Patalab Architecture Breathes New Life into a 19th-Century South London Cottage
When renovating a 19th-century Victorian terrace house in South London, Patalab Architecture first turned to its bones. “The house, when purchased by our client, was in a tired state,” says founder and director Uwe Schmidt-Hess, noting its narrow width at 4 meters, or roughly 13 feet. “There were major structural issues that needed to be addressed, justifying the opportunity to fundamentally rearrange the layout.” The existing stairs also made the second bedroom on the upper floor unusable, leading Schmidt-Hess and his team to rearrange them, creating a new focal point in the home. The innovative triple-height stairwell connects the ground floor with the roof, illuminated by a skylight above that brings light into the center of the home. At the same time, moving the stairwell enabled the team to create an open floor plan, which makes for expansive vistas throughout. “Our design approach was to introduce spatial generosity and respond to contemporary living requirements without losing the connection to the building’s history,” he adds.

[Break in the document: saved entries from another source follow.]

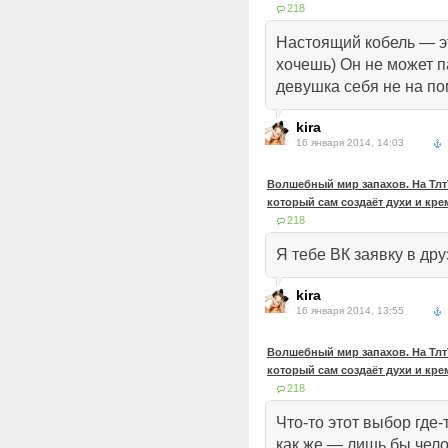
218
Настоящий кобель — э
хочешь) Он не может па
девушка себя не на п
kira
16 января 2014, 14:03
Волшебный мир запахов. На ТлтТ
который сам создаёт духи и кр
218
Я тебе ВК заявку в дру
kira
16 января 2014, 13:55
Волшебный мир запахов. На ТлтТ
который сам создаёт духи и кр
218
Что-то этот выбор где-
как же — лишь бы чел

The kitchen, with its pale green storage cabinets and whitewashed rough sawn oak cabinetry, serves as a main throughway, connecting the interiors to the outdoor garden through expansive glass doors. “These material and color connections weave the interior and exterior together” Schmidt-Hess shares. While the garden, designed by Adolfo Harrison, is bookended by a small yoga studio and features a winding path that intersects with raised herb and vegetable beds as well as fruit trees. “All this contributes to the sense of space in the house that makes it appear bigger than it actually is,” he says, noting that the compact cottage maintains its charm while offering contemporary comforts.